We know from research that infants do have effective methods of self-soothing. Sucking a dummy, for example, releases calming hormones in the brain. White noise can help calm the nervous system. Attachment objects, such as a blanket, doll, or plush toy can have similar calming effects, especially in older infants and toddlers.
Ask any parent who’s tried to take a pacifier or favourite blanket away—removing attachment objects causes stress! There’s that cortisol again! And giving them to children helps them self-sooth. Ask many of my parents – their facial expressions are priceless when I have encouraged them not to ditch the dummy!
So if what you are doing isn’t working for you and you are seeking help, know that it is OK for both you and your baby.
Consistent bedtime routines are the key to successful sleep training. When embarking on sleep training my 3 Keys to successful sleep training are:
1. Parents need to understand that teaching their baby to self-settle will NOT happen overnight. This needs to be stressed. It takes commitment, consistency and support. Your baby has been assisted to sleep for 6 days, 6 weeks, 6 months, 12 months….. They will not learn to fall asleep on their own in one sleep cycle. Imagine if I took your bed away tonight and made you sleep on the floor. You wouldn’t sleep well and you too would protest until I either gave you your bed back OR you learnt to sleep on the floor. Your baby is no different. It takes time to learn a new skill.

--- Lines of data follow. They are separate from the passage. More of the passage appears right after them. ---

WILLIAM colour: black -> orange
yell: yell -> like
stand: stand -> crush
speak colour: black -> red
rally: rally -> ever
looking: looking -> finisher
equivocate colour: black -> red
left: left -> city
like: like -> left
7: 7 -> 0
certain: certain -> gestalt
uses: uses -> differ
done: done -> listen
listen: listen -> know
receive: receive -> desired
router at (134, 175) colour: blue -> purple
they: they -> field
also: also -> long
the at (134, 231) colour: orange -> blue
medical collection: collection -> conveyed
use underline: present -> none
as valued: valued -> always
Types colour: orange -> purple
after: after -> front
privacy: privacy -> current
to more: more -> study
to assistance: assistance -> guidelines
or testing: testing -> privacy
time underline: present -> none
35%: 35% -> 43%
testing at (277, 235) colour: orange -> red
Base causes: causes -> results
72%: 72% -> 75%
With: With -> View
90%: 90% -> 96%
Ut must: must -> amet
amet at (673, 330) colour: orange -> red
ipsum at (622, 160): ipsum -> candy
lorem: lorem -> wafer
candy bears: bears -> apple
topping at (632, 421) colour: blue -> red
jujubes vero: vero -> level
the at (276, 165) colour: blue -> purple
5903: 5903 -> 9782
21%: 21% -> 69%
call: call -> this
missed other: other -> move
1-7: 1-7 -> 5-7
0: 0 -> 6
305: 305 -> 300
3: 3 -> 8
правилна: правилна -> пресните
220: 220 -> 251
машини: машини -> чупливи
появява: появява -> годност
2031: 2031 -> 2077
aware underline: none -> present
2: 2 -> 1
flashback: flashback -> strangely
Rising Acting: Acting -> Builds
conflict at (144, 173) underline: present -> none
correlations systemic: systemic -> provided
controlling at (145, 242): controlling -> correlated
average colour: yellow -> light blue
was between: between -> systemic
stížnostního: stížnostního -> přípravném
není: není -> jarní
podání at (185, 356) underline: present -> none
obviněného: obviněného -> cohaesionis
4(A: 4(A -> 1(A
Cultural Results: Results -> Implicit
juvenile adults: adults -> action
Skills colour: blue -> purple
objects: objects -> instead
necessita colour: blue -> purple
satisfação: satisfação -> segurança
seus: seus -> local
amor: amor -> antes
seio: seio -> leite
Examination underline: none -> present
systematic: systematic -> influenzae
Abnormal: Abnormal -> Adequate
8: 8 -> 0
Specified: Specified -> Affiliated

Your baby will, in the initial phases, protest the new settling techniques and you need to support your baby through this time. There are many ways to do this. For example: one of my baby’s has only every slept on mum or dad. So for one week we settled him to sleep in his cot. Yes, he protested but we supported them through this stage. It was very time consuming (as you could imagine) with mum settling him to sleep for up to 40 mins. Each day the assistance took less and less time. The following week we then slowly reduced the assistance and no longer settled him to sleep … we left him do the last little bit on his own. Today his mum messaged that he cried for 2 mins on putting in his cot and had had 3 x 2 hours sleep and slept for 10 hours overnight! All unassisted and supported all the way!
2. You need to work within your comfort zone …. There is no point engaging the services of someone to help you with your baby’s sleep unless you are comfortable with the method. If you can’t follow through with the techniques, there is no point! It is also helpful to have an open mind as to the techniques on offer. Sitting in the room with your baby is very time consuming however supporting your baby through the process is more important.
3. CONSISTENCY IS THE KEY. Decide on a method you are happy with and stick to it.